The authors found that the programs that took a strict biomedical approach failed to address the rates of ARF and RHD.

“(You need to) go in with the acknowledgement of accepting the local people’s knowledge,” Ms Holland said.

“The fly in, fly out managers who think they’re not visitors to community. Who come in dominant, instilling ‘outsider’ control of health clinics. They come in not realising that if someone dies in community, that local people are going to be collectively quite impacted,” she said.

The authors found that when there was greater community ownership and collaborative interdisciplinary partnerships with Indigenous communities, it resulted in more successful RHD elimination efforts.  

More local involvement backs up a blueprint that was published in the MJA. The National Aboriginal Community Controlled Health Organisation (NACCHO) highlighted that Indigenous ownership is one of the key elements of eliminating RHD.

As part of this priority, funding has been provided to expand local capacity for ARF and RHD activities and there are now 29 Aboriginal Community Controlled Health Organisations (ACCHOs) participating in this program, up from 15 ACCHOs a year ago.

“This new approach, of interest to many who seek to work more effectively in advancing the health and wellbeing of Aboriginal and Torres Strait Islander peoples, shifts power and decision making to community control. This is sovereignty in action,” Ms Pat Turner, NACCHO’s CEO, and Dr Dawn Casey, NACCHO’s Deputy CEO wrote in an MJA perspective in 2024.

More compassion and better care

Ms Holland also questioned why more can’t be done to prevent RHD rather than monthly penicillin vaccinations.

The review highlighted: “Acute rheumatic fever and RHD are potent markers of social disadvantage and health disparity driven by inequitable access to wealth and health care compounded by the continued negative impacts of colonisation, systemic failures and injustice experienced by Indigenous peoples.”

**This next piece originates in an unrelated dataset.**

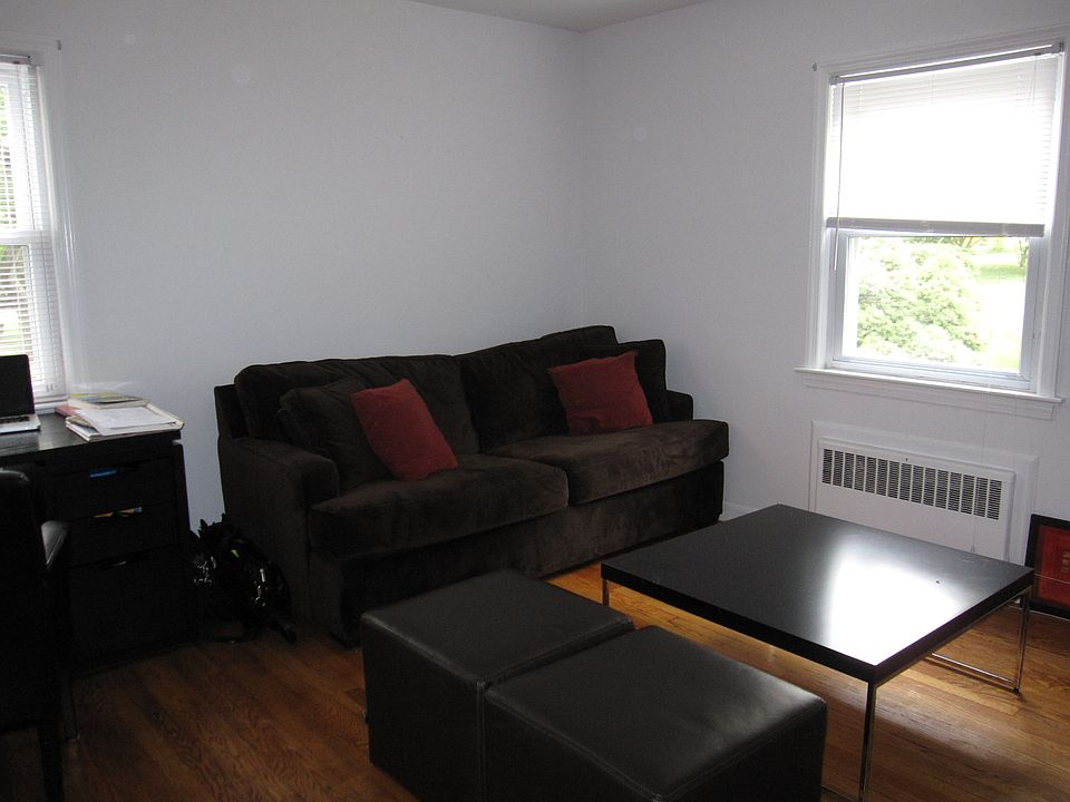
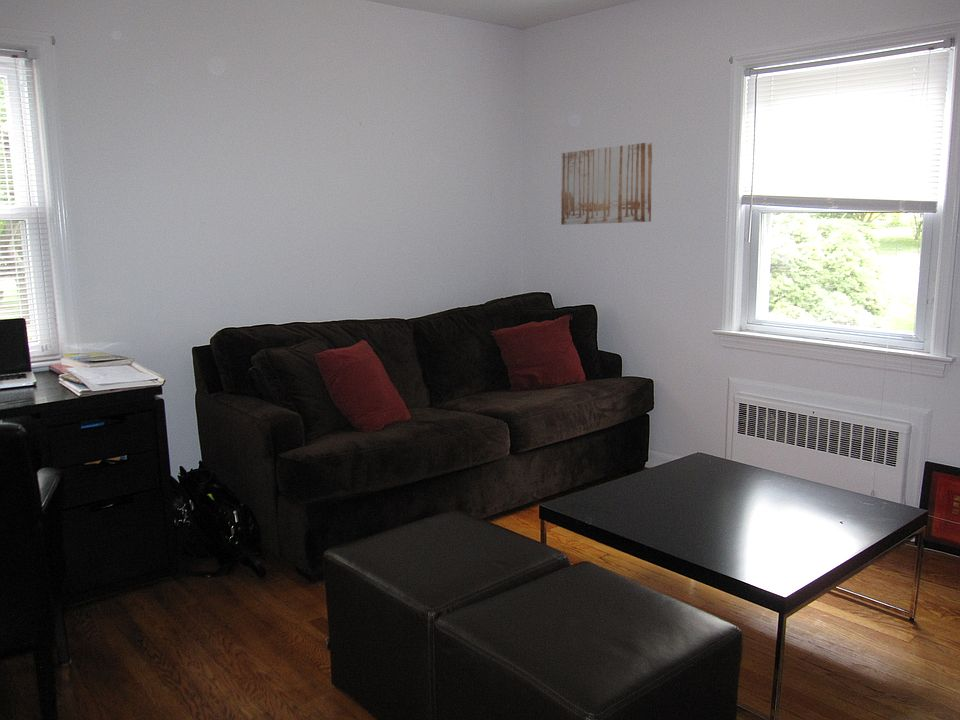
+ wall art [560,141,653,226]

During the global COVID-19 pandemic, there was intense global action to find a vaccine to stem morbidity and premature mortality.

As the authors wrote in the review: “RHD is pronounced as a disease of poverty and social and health inequity but has not received the same urgent investment.”

“Can you imagine white urban Australian children lining up for monthly penicillin injections? I don’t think so. It’s archaic. Why aren’t we putting the same intensity (as COVID-19) into the vaccination process and funding that?” Ms Holland questioned.

Ultimately, there needs to be a more compassionate approach from all.

“I think it comes back to how do you infuse compassion? Because I think if it was there, a lot of these issues wouldn’t be existing,” she said.

“To me, it’s all about health equity. Really the bottom line its working together collectively to gain awareness and see the issue. I do believe Australia is a compassionate society, but maybe not aware. I think if they were more aware, you would get more people being outraged and working better together to find solutions,” she concluded.